Combined Use of SFCL and SMES for Augmenting FRT Performance and Smoothing Output Power of PMSG Based Wind Turbine

Abstract

Concerning the integration of renewable energy in the power grid, some key technical issues should be given enough attention, such as the capability of fault ride through (FRT) and the smoothness of output power. In this paper, the combined use of a resistive-type superconducting fault current Iimiter (SFCL) and a superconducting magnetic energy storage (SMES) is proposed, and it is expected to improve the transient performance of a permanent magnet synchronous generator (PMSG) based wind turbine system under fault conditions. The SFCL is installed near the line side converter (LSC) of the wind turbine system, and its functions are to suppress the fault current and compensate the terminal voltage. The SMES is coupled to the wind turbine system’s DC-link, and it aims to alleviate the power difference between the generator side converter (GSC) and the LSC. Thus, the output power can be smoothed, and the DC-link overvoltage will be mitigated.
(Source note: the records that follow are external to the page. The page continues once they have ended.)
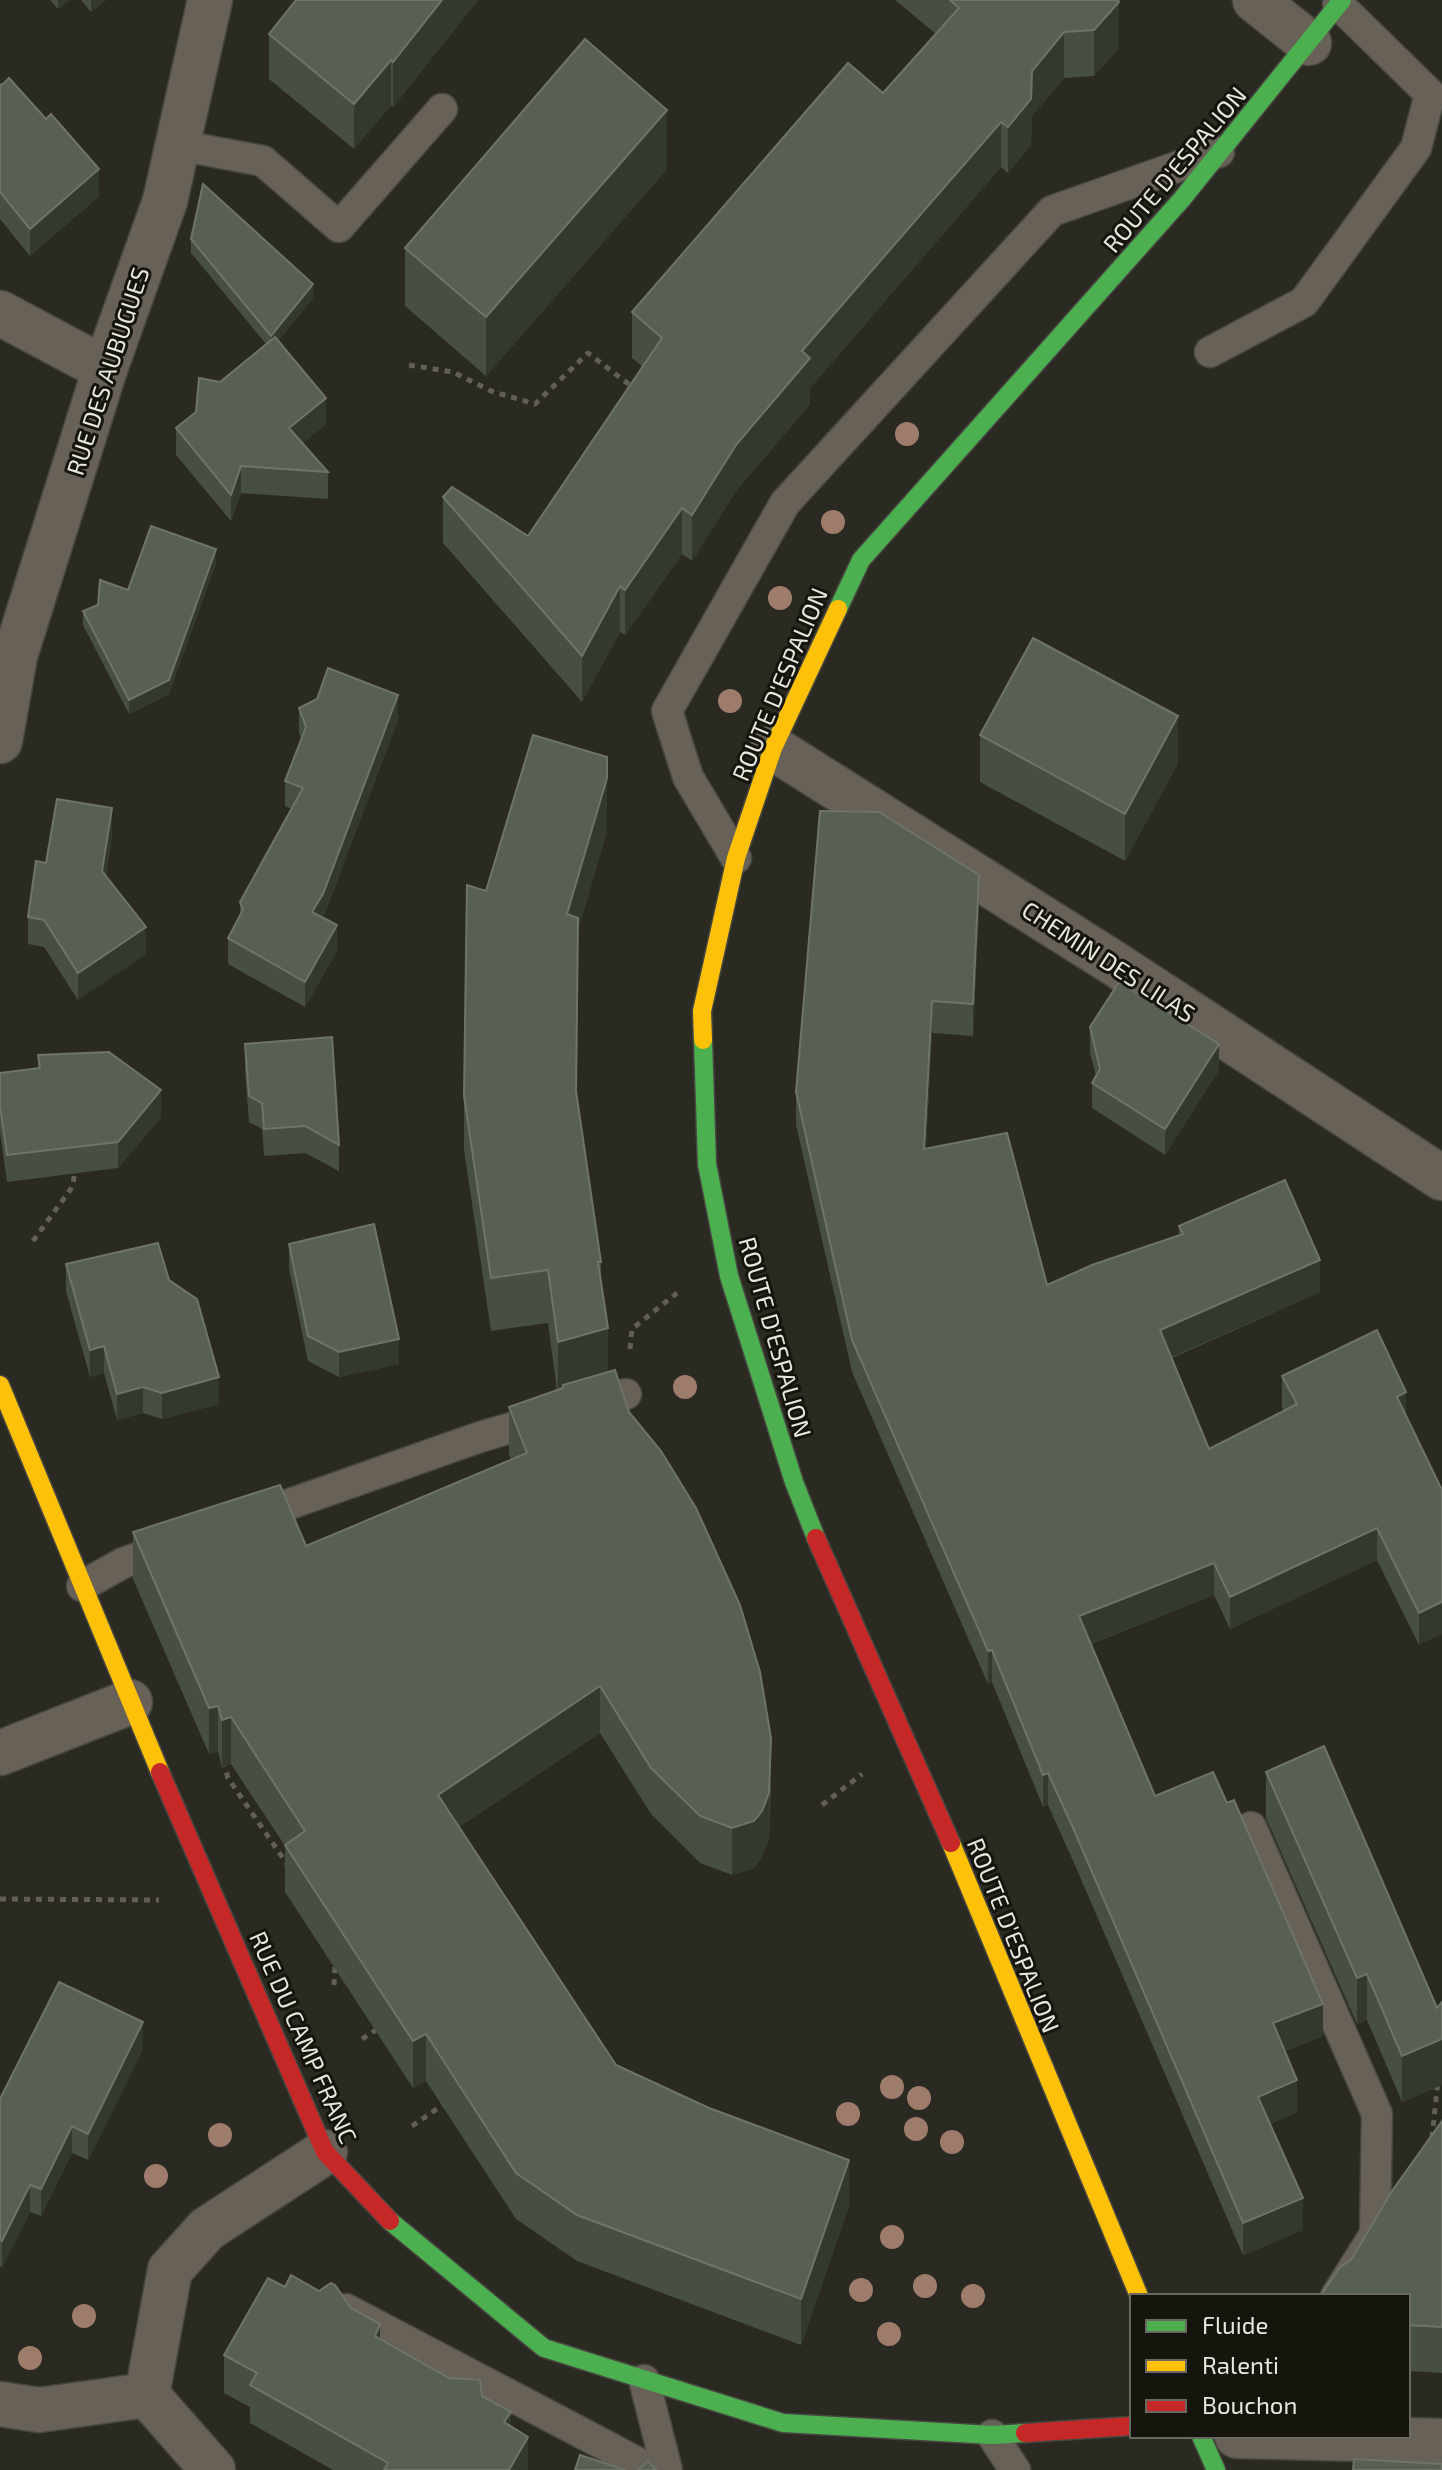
<svg xmlns="http://www.w3.org/2000/svg" width="1442" height="2470" font-family="'Exo 2',sans-serif">
<style>
.lines{fill:none;stroke-linecap:round;stroke-linejoin:round}
.lane-casing{stroke:#474741;stroke-width:33}
.street-casing{stroke:#474741;stroke-width:47}
.fast-casing{stroke:#474741;stroke-width:21}
.slow-casing{stroke:#474741;stroke-width:21}
.jam-casing{stroke:#474741;stroke-width:21}
.path{stroke:#615f58;stroke-width:5;stroke-dasharray:6 6;stroke-linecap:butt}
.lane{stroke:#676158;stroke-width:30}
.street{stroke:#676158;stroke-width:44}
.fast{stroke:#4caf50;stroke-width:18}
.slow{stroke:#ffc107;stroke-width:18}
.jam{stroke:#c62828;stroke-width:18}
.tree{fill:#9d7c6b}
.wall{fill:#474e42}
.shaded-wall{fill:#34392e}
.building{fill:#585f53;stroke:#6f7468;stroke-width:2}
.labels{text-anchor:middle;dominant-baseline:central;stroke-width:6;stroke-linejoin:round;paint-order:stroke}
.street-label{font-size:24px;fill:#e7e7de;stroke:#15150e}
</style>
<rect width="100%" height="100%" fill="#2a2a22"/>
<g class="lines">
<defs>
<g id="lane">
<path d="M178 145 263 161 339 227 442 109"/>
<path d="M1210 352 1304 302 1416 148 1430 94 1338 4"/>
<path d="M736 858 688 777 667 711 785 503 1052 211 1219 152"/>
<path d="M250 1518 480 1437 626 1394"/>
<path d="M82 1586 123 1563 171 1546"/>
<path d="M1251 1827 1377 2114 1375 2234 1336 2296"/>
<path d="M346 2309 652 2470"/>
<path d="M644 2380 667 2470"/>
<path d="M992 2435 1015 2470"/>
</g>
<g id="street">
<path d="M1255 0 1309 43"/>
<path d="M0 313 105 369"/>
<path d="M0 741 15 656 105 369 165 201 210 0"/>
<path d="M773 748 1112 962 1442 1178"/>
<path d="M0 1753 130 1702"/>
<path d="M147 2395 170 2270 207 2229 325 2152"/>
<path d="M147 2395 213 2470"/>
<path d="M0 2404 39 2410 147 2395"/>
<path d="M1237 2436 1442 2441"/>
</g>
<g id="fast">
<path d="M838 609 861 560 1182 199 1342 0"/>
<path d="M703 1040 707 1164 729 1276 794 1482 816 1538"/>
<path d="M390 2221 544 2348 783 2423 992 2435 1025 2433"/>
<path d="M1201 2436 1216 2470"/>
</g>
<g id="slow">
<path d="M703 1040 702 1011 736 858 773 748 838 609"/>
<path d="M0 1385 160 1772"/>
<path d="M951 1843 1139 2296"/>
</g>
<g id="jam">
<path d="M816 1538 951 1843"/>
<path d="M160 1772 325 2152 390 2221"/>
<path d="M1025 2433 1132 2426"/>
</g>
</defs>
<use href="#lane" class="lane-casing"/>
<use href="#street" class="street-casing"/>
<use href="#fast" class="fast-casing"/>
<use href="#slow" class="slow-casing"/>
<use href="#jam" class="jam-casing"/>
<g class="path">
<path d="M409 365 453 372 491 391 535 404 588 353 635 389"/>
<path d="M33 1241 73 1186 75 1168"/>
<path d="M630 1349 632 1329 677 1293"/>
<path d="M223 1761 228 1778 287 1864"/>
<path d="M822 1805 862 1774"/>
<path d="M0 1899 159 1900"/>
<path d="M334 1985 335 1966"/>
<path d="M362 2039 379 2028"/>
<path d="M412 2126 447 2102"/>
<path d="M1432 2138 1438 2080"/>
</g>
<use href="#lane" class="lane"/>
<use href="#street" class="street"/>
<use href="#fast" class="fast"/>
<use href="#slow" class="slow"/>
<use href="#jam" class="jam"/>
</g>
<g class="tree">
<circle cx="907" cy="434" r="12"/>
<circle cx="833" cy="522" r="12"/>
<circle cx="780" cy="598" r="12"/>
<circle cx="730" cy="701" r="12"/>
<circle cx="685" cy="1387" r="12"/>
<circle cx="892" cy="2087" r="12"/>
<circle cx="919" cy="2098" r="12"/>
<circle cx="848" cy="2114" r="12"/>
<circle cx="916" cy="2129" r="12"/>
<circle cx="220" cy="2135" r="12"/>
<circle cx="952" cy="2142" r="12"/>
<circle cx="156" cy="2176" r="12"/>
<circle cx="892" cy="2237" r="12"/>
<circle cx="925" cy="2286" r="12"/>
<circle cx="861" cy="2290" r="12"/>
<circle cx="973" cy="2296" r="12"/>
<circle cx="84" cy="2316" r="12"/>
<circle cx="889" cy="2334" r="12"/>
<circle cx="30" cy="2358" r="12"/>
</g>
<g class="wall">
<path d="M50 0H69L58 9Z"/>
<path d="M81 0H106L91 12Z"/>
<path d="M296 0H478L393 107 391 105 354 149 269 79V34Z"/>
<path d="M895 0H1118L1119 48 1094 76 1064 78 1032 116 1031 145 1008 173 1001 167 810 388V404L736 491 692 561 682 554 625 635 620 632 582 702 443 543V497L528 536 643 367 632 358V312L883 93 936 34Z"/>
<path d="M0 84 99 196 30 256 0 219Z"/>
<path d="M667 169 486 376 405 306V248Z"/>
<path d="M191 239 313 298 278 341 326 424 303 443 328 472V499L241 493 231 521 176 455V428L196 412 220 382 266 344 191 253Z"/>
<path d="M216 563 169 694 129 714 83 625V611L128 590Z"/>
<path d="M299 708 398 720 323 918 337 951 305 1007 228 964V938L240 915V902L292 809 285 806V781L302 740 299 733Z"/>
<path d="M980 735 1178 763 1125 861 980 782Z"/>
<path d="M607 831 578 930 577 1095 601 1262V1286L608 1372 629 1412 771 1785 769 1839 762 1857 754 1868 732 1875 700 1863 651 1814 600 1733 459 1827 616 2065 849 2206 801 2345 577 2261 516 2219 426 2081 413 2088 285 1892V1846L231 1764 222 1767 218 1752 209 1754 133 1579V1532L306 1546 511 1460 509 1454V1407L557 1391 548 1323 491 1331 464 1150V1096L486 891Z"/>
<path d="M112 834 106 876 146 954 78 1000 44 947 28 944V917L46 863Z"/>
<path d="M979 908 973 1036 932 1033 926 1148 1047 1285 1179 1235V1226L1320 1292 1172 1358 1209 1449 1284 1411 1282 1408V1376L1406 1416 1442 1490 1419 1645 1377 1560 1230 1629 1214 1595 1091 1644 1155 1796 1323 2036 1285 2051 1297 2112 1270 2124 1303 2230 1243 2255 1074 1863 1048 1805 1043 1807 992 1682 988 1684 852 1372 796 1125V1092Z"/>
<path d="M1090 1027 1219 1070 1165 1155 1092 1108V1083L1096 1076 1090 1053Z"/>
<path d="M245 1044 339 1145V1171L305 1153 264 1156 262 1129 249 1122 245 1070Z"/>
<path d="M38 1055 161 1117 118 1168 7 1182 0 1132V1073L38 1068Z"/>
<path d="M289 1244 399 1364 339 1377 308 1361 289 1269Z"/>
<path d="M66 1264 169 1280 219 1404 162 1419 143 1413 117 1420 104 1373 90 1377 66 1291Z"/>
<path d="M1266 1772 1437 2008 1442 2002V2085L1402 2102 1367 2020 1357 2024 1266 1818Z"/>
<path d="M143 2049 88 2160 72 2153 41 2216 30 2212 2 2267 0 2266V2099Z"/>
<path d="M1442 2121V2373L1408 2371V2296L1351 2260Z"/>
<path d="M285 2287 319 2291 351 2308 380 2339 482 2396 511 2427 528 2470H333L250 2423V2407L224 2393V2355Z"/>
</g>
<g class="shaded-wall">
<path d="M58 0H69L58 9Z"/>
<path d="M91 0H106L91 12Z"/>
<path d="M442 0H478L393 107V62Z"/>
<path d="M1119 2V48L1094 76V30Z"/>
<path d="M1064 32V78L1032 116 1031 145 1008 173V127L1032 71Z"/>
<path d="M391 60V105L354 149V104Z"/>
<path d="M667 110V169L486 376V317Z"/>
<path d="M1001 122V167L810 388V404L736 491 692 561V515L736 445 802 351Z"/>
<path d="M99 169V196L30 256V229Z"/>
<path d="M313 284V298L271 350V336Z"/>
<path d="M326 398V424L289 455V428Z"/>
<path d="M241 466V493L231 521V495Z"/>
<path d="M682 508V554L625 635V590Z"/>
<path d="M216 549V563L169 694 129 714V700Z"/>
<path d="M620 586V632L582 702V656Z"/>
<path d="M398 695V720L323 919 312 912Z"/>
<path d="M1178 716V763L1125 861V814Z"/>
<path d="M607 778V831L578 930 576 1144 567 914Z"/>
<path d="M112 808V834L102 898V871Z"/>
<path d="M979 875V908L973 1036V1004Z"/>
<path d="M337 925V951L305 1007V982Z"/>
<path d="M146 927V954L78 1000V973Z"/>
<path d="M932 1001V1033L924 1181V1149Z"/>
<path d="M1219 1044V1070L1165 1155V1129Z"/>
<path d="M161 1090V1117L118 1168V1142Z"/>
<path d="M1320 1260V1292L1160 1362V1330Z"/>
<path d="M608 1328V1381L558 1395V1342Z"/>
<path d="M399 1339V1364L339 1377V1352Z"/>
<path d="M104 1346V1373L90 1377V1350Z"/>
<path d="M219 1377V1404L162 1419V1393Z"/>
<path d="M143 1387V1413L117 1420V1394Z"/>
<path d="M1406 1392V1425L1397 1397Z"/>
<path d="M1377 1528V1560L1230 1629V1597Z"/>
<path d="M1214 1563V1595L1079 1648V1616Z"/>
<path d="M1442 1602V1634L1419 1645V1613Z"/>
<path d="M992 1650V1682L988 1684V1651Z"/>
<path d="M600 1686V1733L438 1841V1795Z"/>
<path d="M218 1706V1752L209 1754V1708Z"/>
<path d="M231 1717V1764L222 1767V1720Z"/>
<path d="M771 1738 769 1839 762 1857 754 1868 732 1875V1828Z"/>
<path d="M1048 1773V1805L1043 1807V1775Z"/>
<path d="M1367 1974V2020L1357 2024V1978Z"/>
<path d="M1323 2004V2036L1273 2055V2023Z"/>
<path d="M143 2022V2049L88 2160V2134Z"/>
<path d="M426 2034V2081L413 2088V2041Z"/>
<path d="M1442 2039V2085L1402 2102V2056Z"/>
<path d="M1297 2080V2112L1258 2129V2097Z"/>
<path d="M72 2126V2153L41 2216V2189Z"/>
<path d="M849 2160V2206L801 2345V2299Z"/>
<path d="M30 2185V2212L2 2267V2241Z"/>
<path d="M1303 2198V2230L1243 2255V2223Z"/>
<path d="M380 2324V2362L375 2336Z"/>
<path d="M511 2412V2450L504 2422Z"/>
<path d="M528 2437V2470H509Z"/>
</g>
<g class="building">
<path d="M296 0H442L393 62 391 60 354 104 269 34Z"/>
<path d="M950 0H1118L1119 2 1094 30 1064 32 1032 71 1031 99 1008 127 1001 122 802 351 810 358 736 445 692 515 682 508 625 590 620 586 582 656 443 497 452 487 528 536 662 338 632 312 848 63 883 93 959 8Z"/>
<path d="M585 39 667 110 486 317 405 248Z"/>
<path d="M9 78 46 119 51 114 99 169 30 229 0 192V84L2 85Z"/>
<path d="M203 184 313 284 271 336 191 239Z"/>
<path d="M275 337 326 398 289 428 328 472 241 466 231 495 176 428 196 412 199 378 220 382Z"/>
<path d="M151 526 216 549 169 680 129 700 83 611 98 605 100 580 128 590Z"/>
<path d="M1033 638 1178 716 1125 814 980 735Z"/>
<path d="M328 668 398 695 323 894 312 912 337 925 305 982 228 938 243 910 240 902 303 788 285 781 306 727 299 708 317 699Z"/>
<path d="M533 735 607 757V778L567 914 578 918 576 1091 601 1262H598L608 1328 558 1342 548 1270 491 1278 464 1096 467 885 486 891Z"/>
<path d="M57 799 112 808 102 871 146 927 78 973 44 920 28 917 36 861 46 863Z"/>
<path d="M820 811 879 812 979 875 973 1004 932 1001 924 1149 1007 1133 1047 1285 1092 1265 1183 1234 1179 1226 1285 1180 1320 1260 1160 1330 1209 1449 1297 1404 1282 1376 1377 1330 1406 1392 1397 1397 1442 1490V1602L1419 1613 1377 1528 1230 1597 1214 1563 1079 1616 1155 1796 1213 1772 1227 1803 1234 1800 1323 2004 1273 2023 1297 2080 1258 2097 1303 2198 1243 2223 1074 1830 1048 1773 1043 1775 992 1650 988 1651 852 1340 796 1092Z"/>
<path d="M1119 982 1219 1044 1165 1129 1092 1083 1100 1069 1090 1027Z"/>
<path d="M332 1037 339 1145 305 1126 264 1129 262 1103 249 1096 245 1044Z"/>
<path d="M109 1052 161 1090 118 1142 7 1155 0 1106V1073L40 1068 38 1055Z"/>
<path d="M374 1224 399 1339 339 1352 308 1336 289 1244Z"/>
<path d="M158 1243 169 1280 197 1299 219 1377 162 1393 143 1387 117 1394 104 1346 90 1350 66 1264Z"/>
<path d="M615 1370 629 1412 661 1451 696 1508 740 1605 760 1672 771 1738 769 1793 762 1811 754 1821 732 1828 700 1816 651 1768 600 1686 438 1795 616 2065 709 2108 849 2160 801 2299 577 2215 516 2173 426 2034 413 2041 285 1845 305 1831 231 1717 222 1720 218 1706 209 1708 133 1532 280 1485 306 1546 527 1453 509 1407 563 1388V1385Z"/>
<path d="M1324 1746 1437 2008 1442 2002V2039L1402 2056 1367 1974 1357 1978 1266 1772Z"/>
<path d="M59 1982 143 2022 88 2134 72 2126 41 2189 30 2185 2 2241 0 2240V2099Z"/>
<path d="M1442 2121V2327L1408 2325V2296H1320L1340 2267 1351 2260 1392 2191Z"/>
<path d="M291 2275 319 2291 331 2283 335 2285 351 2308 380 2324 375 2336 449 2378 480 2380 482 2396 511 2412 504 2422 528 2437 509 2470H384L388 2463 250 2385 257 2373 224 2355 268 2278 285 2287Z"/>
<path d="M580 2455 625 2470H575Z"/>
<path d="M1354 2459 1442 2464V2470H1353Z"/>
<path d="M648 2461 656 2470H638Z"/>
</g>
<g class="labels">
<g class="street-label">
<text transform="translate(1174 169) rotate(-50)">ROUTE D'ESPALION</text>
<text transform="translate(107 371) rotate(-72)">RUE DES AUBUGUES</text>
<text transform="translate(779 684) rotate(-67)">ROUTE D'ESPALION</text>
<text transform="translate(1109 961) rotate(33)">CHEMIN DES LILAS</text>
<text transform="translate(776 1337) rotate(74)">ROUTE D'ESPALION</text>
<text transform="translate(1014 1935) rotate(68)">ROUTE D'ESPALION</text>
<text transform="translate(304 2037) rotate(66)">RUE DU CAMP FRANC</text>
</g>
</g>
<rect x="1130" y="2294" width="280" height="144" fill="#15150e" stroke="#696961" stroke-width="2"/>
<rect x="1146" y="2320" width="40" height="12" fill="#4caf50" stroke="#696961" stroke-width="2"/>
<text x="1202" y="2334" font-size="24" fill="#e7e7de">Fluide</text>
<rect x="1146" y="2360" width="40" height="12" fill="#ffc107" stroke="#696961" stroke-width="2"/>
<text x="1202" y="2374" font-size="24" fill="#e7e7de">Ralenti</text>
<rect x="1146" y="2400" width="40" height="12" fill="#c62828" stroke="#696961" stroke-width="2"/>
<text x="1202" y="2414" font-size="24" fill="#e7e7de">Bouchon</text>
</svg>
Related theoretical modelling analysis is conducted, and further a detailed simulation model of 1.5 MW PMSG-based wind turbine integrated with the SFCL-SMES is built in MATLAB/SIMULINK. The simulations are performed to check the effects of the SFCL-SMES on handling the three-phase short-circuit. From the simulation results, the effectiveness of the proposed approach on augmenting the FRT capability and smoothing the power fluctuation of the PMSG can be well confirmed.